As more Kenyans gradually wake up to this reality, the demand for organic products is gradually rising, providing investment opportunities for entrepreneurs like Mr Munene.

Koan, which links organic farmers to markets says there is growing demand for organic products locally and for the export market.

“Many supermarkets are interested in stocking organic produce but we don’t have enough farmers to take up these opportunities,” Ms Wanjiru said.

Mr Munene, who has practiced organic farming for over a decade now— locally and abroad— said it is more profitable than conventional agriculture.

“Organic vegetables alone on an acre of land can give a farmer a monthly profit of over Sh100,000,’’ he said. With domestic animals and greenhouses integrated in that piece of land, the figure more than doubles.

Health concerns aside, the United Nations Food and Agriculture Organisation (FAO) is now also keen on promoting organic agriculture in developing nations to address some of the failures of the Green Revolution (conventional agriculture) which despite benefitting richer nations, has not been successful in making Africa food secure.

Since organic agriculture enables farmers to boost yields using locally available environment resources or additional low-cost biological inputs, it offers a sustainable farming approach to most small scale farmers, said Mr Glen Tyler, Agricultural Expert at Greenpeace Africa.
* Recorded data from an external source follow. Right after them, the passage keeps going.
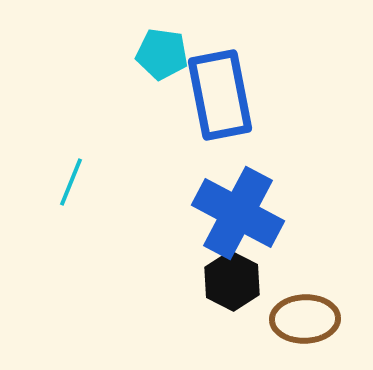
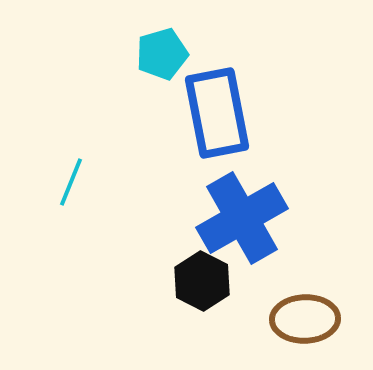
cyan pentagon: rotated 24 degrees counterclockwise
blue rectangle: moved 3 px left, 18 px down
blue cross: moved 4 px right, 5 px down; rotated 32 degrees clockwise
black hexagon: moved 30 px left
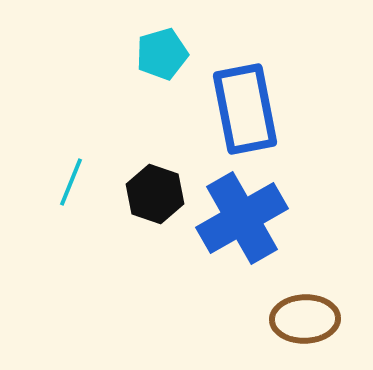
blue rectangle: moved 28 px right, 4 px up
black hexagon: moved 47 px left, 87 px up; rotated 8 degrees counterclockwise
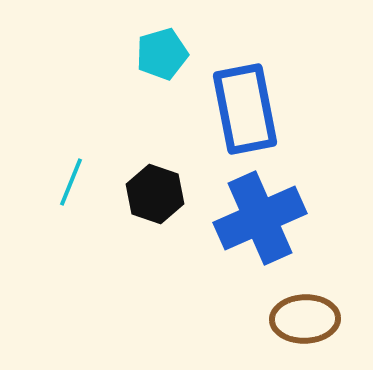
blue cross: moved 18 px right; rotated 6 degrees clockwise
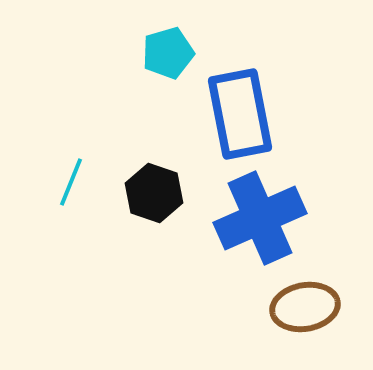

“It gives the power of food security to the farmers. They can boost yields without being under the mercy of commercial outlets selling fertilisers or pesticides that they can’t afford,” said Anne Maina, the director of the Kenya Biodiversity Coalition (KBioC).

Soil preparation is an integral part in organic agriculture. Before planting, farmers are advised to boost land fertility using compost manure.

“This can easily be made using dung from farm animals and plant remains, thus relieving the farmer of synthetic fertiliser costs,” said John Njoroge, lecturer and founder of the Kenya Institute of Organic Farming (KIOF).

As the manure breaks down, it nourishes the plant and improves soil structure hence increasing its ability to hold water and nutrients.

“Synthetic fertilisers tend to benefit plants only while neglecting the soil. This makes the farmer to be dependent on them. With time they eventually cause the land to lose productivity,” he warns.

A 2014 report by the Kenya Agricultural and Livestock Research Organisation (KARLO) found that the extensive use of Diammonium Phosphate (DAP) fertilisers had depleted soils in Trans-Nzoia and Uasin-Gishu, Kenya’s grain basket, by increasing soil acidity thus compromising its productivity.

In organic farming, notes Mr Njoroge, deadly pests and diseases are managed through good agricultural practises like crop rotation and intercropping.

Some of the organic markets in Nairobi include Bridges Organic restaurant in the city centre, Zucchini in Muthaiga, Kalimoni Greens and Purdy Arms in Karen as well as the United States Embassy in Gigiri.

Farmers interested in organic farming can get trained at KIOF, KOAN or Jomo-Kenyatta University of Agriculture and Technology (JKUAT). They also need to be certified as organic farmers by bodies such as Nesvax and Encert.

The Ministry of Livestock and Agriculture is working on a National Organic Agriculture Policy that is expected to boost the growth of organic agriculture.